PAGE EXTRACT =>
--- --- ---

In 1944, Frank Sinatra recorded one of his classic contrast songs, a jaunty swinger with a melancholy lyric.
“Saturday night is the loneliest night in the week/I sing the song that I sang for the memories I usually seek,”
goes one couplet.

Astros closer Ken Giles might have held onto a couplet like that after Game Four of the World Series.

On Saturday night, Giles waited until he had the clubhouse all but alone, other than the reporters around his
Minute Maid Park clubhouse locker. Then, the former Phillies righthander who looks a little jaunty himself when
everything is right in his world spoke plainly. “I didn’t do my job,” Giles said. “Plain and simple. I let my team
down.”

No excuses. No plea that he entered the game with a stacked deck against him, a righthanded pitcher facing
one righthanded hitter in between three lefthanded hitters, even though Giles on the regular season was
almost as stingy to lefthanded hitters (they hit .196 against him) as he was to righthanded hitters. (They
hit .200 against him.)

He went out to open the top of the ninth with the Dodgers and the Astros tied at one. He threw Corey Seager
an inside fastball, and Seager fisted a cue shot through the Astros’ infield shift and into right center for a
leadoff hit. He walked Justin Turner on five pitches, four of which were borderline on the corners.

Up stepped Cody Bellinger, who’d scored the tying run in the seventh when his one-out double sent Astros
starter Charlie Morton out of a game he'd pitched brilliantly against Dodger starter Alex Wood.
Giles started Bellinger with a down and in slider that missed by a hair for ball one.

--- --- ---

EXERCISE TASKS =>
1 - According to the World Series passage, what batting average did lefthanded hitters have against Giles during the regular season?
2 - From the World Series passage, extract the stretch from "He went out" through "on the corners.".
The data below come from a separate source unrelated to the World Series passage.

SOURCE MATERIAL =>
--- --- ---

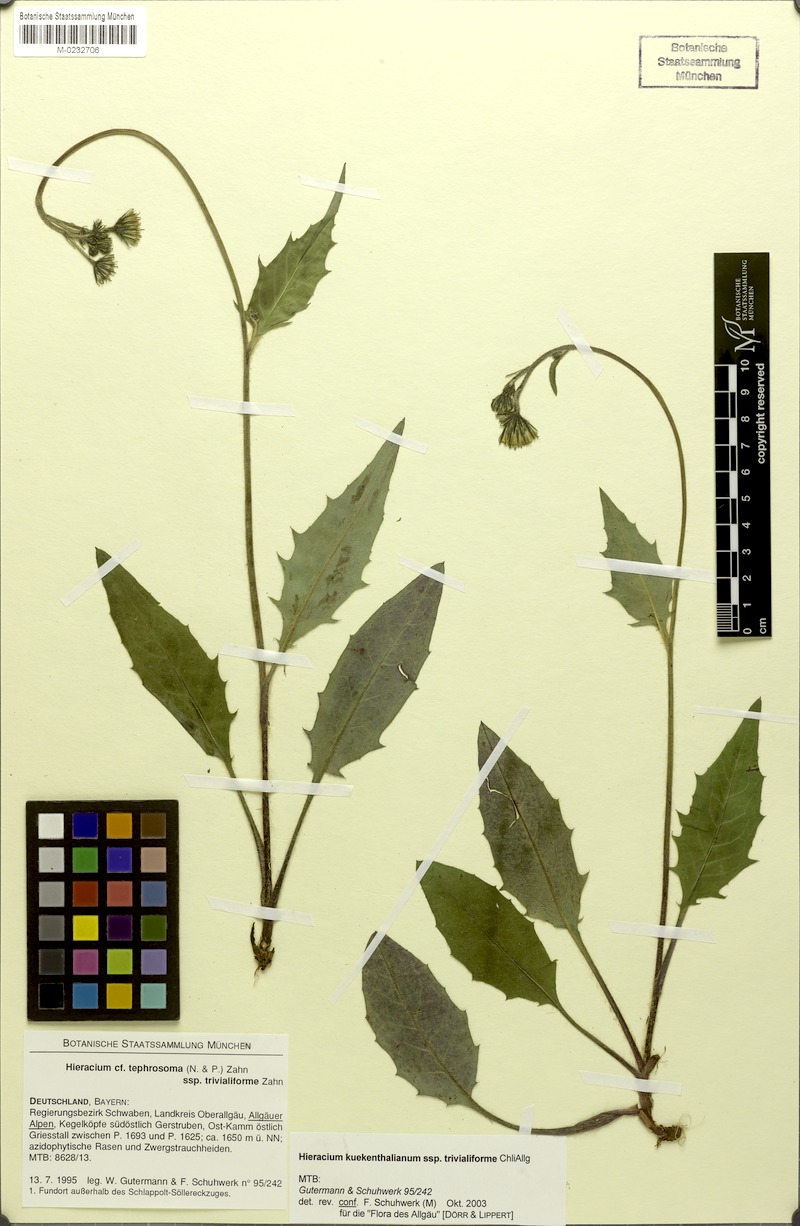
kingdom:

--- --- ---

RESULTS =>
1 - .196

2 -
He went out to open the top of the ninth with the Dodgers and the Astros tied at one. He threw Corey Seager
an inside fastball, and Seager fisted a cue shot through the Astros’ infield shift and into right center for a
leadoff hit. He walked Justin Turner on five pitches, four of which were borderline on the corners.